Damn. I thought it was bigger. In my defence, my day job is spent dealing with things that don't sanely fit on hard disks. Let's expand the file and then try sort --random-sort on that. Bam, now sort is using all cores and, surprise surprise, the file is actually entirely cached in memory, so no disk activity. I should also mention, sort will use up to eight cores by default without you specifying the --parallel flag, so no work needed.

It has now been running for some time, and iotop reports that sort is actually using disk. Spurts of a few megabytes per second at a time. In /tmp/ there are a few random sort... files such as sortO17hPL are all around 200MB in size. Upon checking out the contents with head, one can see a pretty interesting pattern emerging.

[ec2-user@ip-10-91-165-143 tmp]$ head sortxfJiYp
[ec2-user@ip-10-91-165-143 tmp]$ head sortO17hPL

Each file has a random chunk, yes, but only within a restricted domain of the alphabet. The original file, com.txt.xz, was sorted alphabetically. This is exactly what you'd expect from merge sort -- sort chunk by chunk and then merge those chunks. The only weirdness here of course is that we're sorting by random.

I want to try and find you a later temporary sort file, one which actually involves combining two or more of these together. For that we can use ls -ltr. Honestly, I don't even remember what the flags stand for, it's instinctive when I want it sorted by creation with some details. Turns out -l is for long listing format, -r is for reverse, and -t is for sorting by modification time (newest to oldest). Makes sense. Thanks past me for figuring that out.

[ec2-user@ip-10-91-165-143 2nd-level-domains]$ ls -ltr /tmp/sort*
-rw------- 1 ec2-user ec2-user 204665627 Sep 24 10:17 /tmp/sortxfJiYp
-rw------- 1 ec2-user ec2-user 206620408 Sep 24 10:18 /tmp/sortEjDAAv
-rw------- 1 ec2-user ec2-user 203040320 Sep 24 10:20 /tmp/sortRNqiUZ
-rw------- 1 ec2-user ec2-user 206915992 Sep 24 10:22 /tmp/sortO17hPL
-rw------- 1 ec2-user ec2-user 206570511 Sep 24 10:24 /tmp/sortn9PDp5
-rw------- 1 ec2-user ec2-user  84255630 Sep 24 10:24 /tmp/sortkvB5ZI

Unfortunately for those viewing at home, CPU usage has dropped but one process has spiked -- gzip.
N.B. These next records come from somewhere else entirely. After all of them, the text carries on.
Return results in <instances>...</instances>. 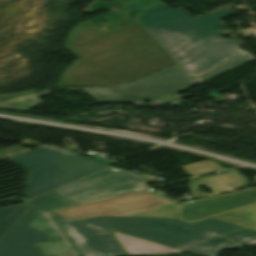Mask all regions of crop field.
Masks as SVG:
<instances>
[{
	"label": "crop field",
	"instance_id": "obj_1",
	"mask_svg": "<svg viewBox=\"0 0 256 256\" xmlns=\"http://www.w3.org/2000/svg\"><path fill=\"white\" fill-rule=\"evenodd\" d=\"M116 15V25L98 28L84 22L71 30L65 47L78 60L57 86L123 83L176 63L127 11Z\"/></svg>",
	"mask_w": 256,
	"mask_h": 256
},
{
	"label": "crop field",
	"instance_id": "obj_2",
	"mask_svg": "<svg viewBox=\"0 0 256 256\" xmlns=\"http://www.w3.org/2000/svg\"><path fill=\"white\" fill-rule=\"evenodd\" d=\"M143 12L136 21L200 83L254 60L251 54L237 49L243 42L223 39L227 32H215L224 25L218 20L236 13L230 7L195 18L183 8L170 9L166 4Z\"/></svg>",
	"mask_w": 256,
	"mask_h": 256
},
{
	"label": "crop field",
	"instance_id": "obj_3",
	"mask_svg": "<svg viewBox=\"0 0 256 256\" xmlns=\"http://www.w3.org/2000/svg\"><path fill=\"white\" fill-rule=\"evenodd\" d=\"M154 189L54 211L76 219L97 215L179 218L190 224L256 204V188L235 193L177 202Z\"/></svg>",
	"mask_w": 256,
	"mask_h": 256
},
{
	"label": "crop field",
	"instance_id": "obj_4",
	"mask_svg": "<svg viewBox=\"0 0 256 256\" xmlns=\"http://www.w3.org/2000/svg\"><path fill=\"white\" fill-rule=\"evenodd\" d=\"M10 159L30 170L24 201L108 166L57 146L46 145H39L35 151Z\"/></svg>",
	"mask_w": 256,
	"mask_h": 256
},
{
	"label": "crop field",
	"instance_id": "obj_5",
	"mask_svg": "<svg viewBox=\"0 0 256 256\" xmlns=\"http://www.w3.org/2000/svg\"><path fill=\"white\" fill-rule=\"evenodd\" d=\"M80 220L173 247L210 238L207 234L212 231L223 234L245 229L216 218L192 225L179 219L115 216H97Z\"/></svg>",
	"mask_w": 256,
	"mask_h": 256
},
{
	"label": "crop field",
	"instance_id": "obj_6",
	"mask_svg": "<svg viewBox=\"0 0 256 256\" xmlns=\"http://www.w3.org/2000/svg\"><path fill=\"white\" fill-rule=\"evenodd\" d=\"M63 234L48 213L30 207L0 239V256H79Z\"/></svg>",
	"mask_w": 256,
	"mask_h": 256
},
{
	"label": "crop field",
	"instance_id": "obj_7",
	"mask_svg": "<svg viewBox=\"0 0 256 256\" xmlns=\"http://www.w3.org/2000/svg\"><path fill=\"white\" fill-rule=\"evenodd\" d=\"M196 85L176 65L136 80L129 84L102 88H83L95 102H115L133 100L175 101L170 96Z\"/></svg>",
	"mask_w": 256,
	"mask_h": 256
},
{
	"label": "crop field",
	"instance_id": "obj_8",
	"mask_svg": "<svg viewBox=\"0 0 256 256\" xmlns=\"http://www.w3.org/2000/svg\"><path fill=\"white\" fill-rule=\"evenodd\" d=\"M150 177L107 167L57 190L59 194L79 203L96 201L143 189L141 182Z\"/></svg>",
	"mask_w": 256,
	"mask_h": 256
},
{
	"label": "crop field",
	"instance_id": "obj_9",
	"mask_svg": "<svg viewBox=\"0 0 256 256\" xmlns=\"http://www.w3.org/2000/svg\"><path fill=\"white\" fill-rule=\"evenodd\" d=\"M82 256H114L126 254L108 229L89 225L53 214Z\"/></svg>",
	"mask_w": 256,
	"mask_h": 256
},
{
	"label": "crop field",
	"instance_id": "obj_10",
	"mask_svg": "<svg viewBox=\"0 0 256 256\" xmlns=\"http://www.w3.org/2000/svg\"><path fill=\"white\" fill-rule=\"evenodd\" d=\"M249 184V180L246 176L239 175L237 170H232L226 174L192 180L189 186L191 190V196L194 198L207 195L205 192L196 190V187L199 186H207L212 190V194H217L233 191Z\"/></svg>",
	"mask_w": 256,
	"mask_h": 256
},
{
	"label": "crop field",
	"instance_id": "obj_11",
	"mask_svg": "<svg viewBox=\"0 0 256 256\" xmlns=\"http://www.w3.org/2000/svg\"><path fill=\"white\" fill-rule=\"evenodd\" d=\"M120 242L128 255H168L184 252L182 250L167 247L115 231H111Z\"/></svg>",
	"mask_w": 256,
	"mask_h": 256
},
{
	"label": "crop field",
	"instance_id": "obj_12",
	"mask_svg": "<svg viewBox=\"0 0 256 256\" xmlns=\"http://www.w3.org/2000/svg\"><path fill=\"white\" fill-rule=\"evenodd\" d=\"M235 247H240V245L219 236L178 248L203 256H218L222 250Z\"/></svg>",
	"mask_w": 256,
	"mask_h": 256
},
{
	"label": "crop field",
	"instance_id": "obj_13",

It's now receiving data to compress from sort. This means sort is no longer using temporary files, it's merging for the six files for the final result. I do believe I could explicitly make sort do more loops, but honestly, I leave that as an experiment for the reader at home, as I'm (a) lazy + (b) 3:30am + (c) I actually want to use this for an interesting task. Now that I think about it, I probably shouldn't have gzipped it, but oh well, live and learn, too late to bother restarting the command now and gzip is certainly not going to be a bottleneck at either end.

And I'm done! 16 minutes in real time, 60 minutes in user time. User time is the time the CPU spent spinning in user mode on our task. If it was breaking the laws of physics, I'd be very angry, but it's allowed to go faster than reality as it's counting the time spent on each of the eight cores.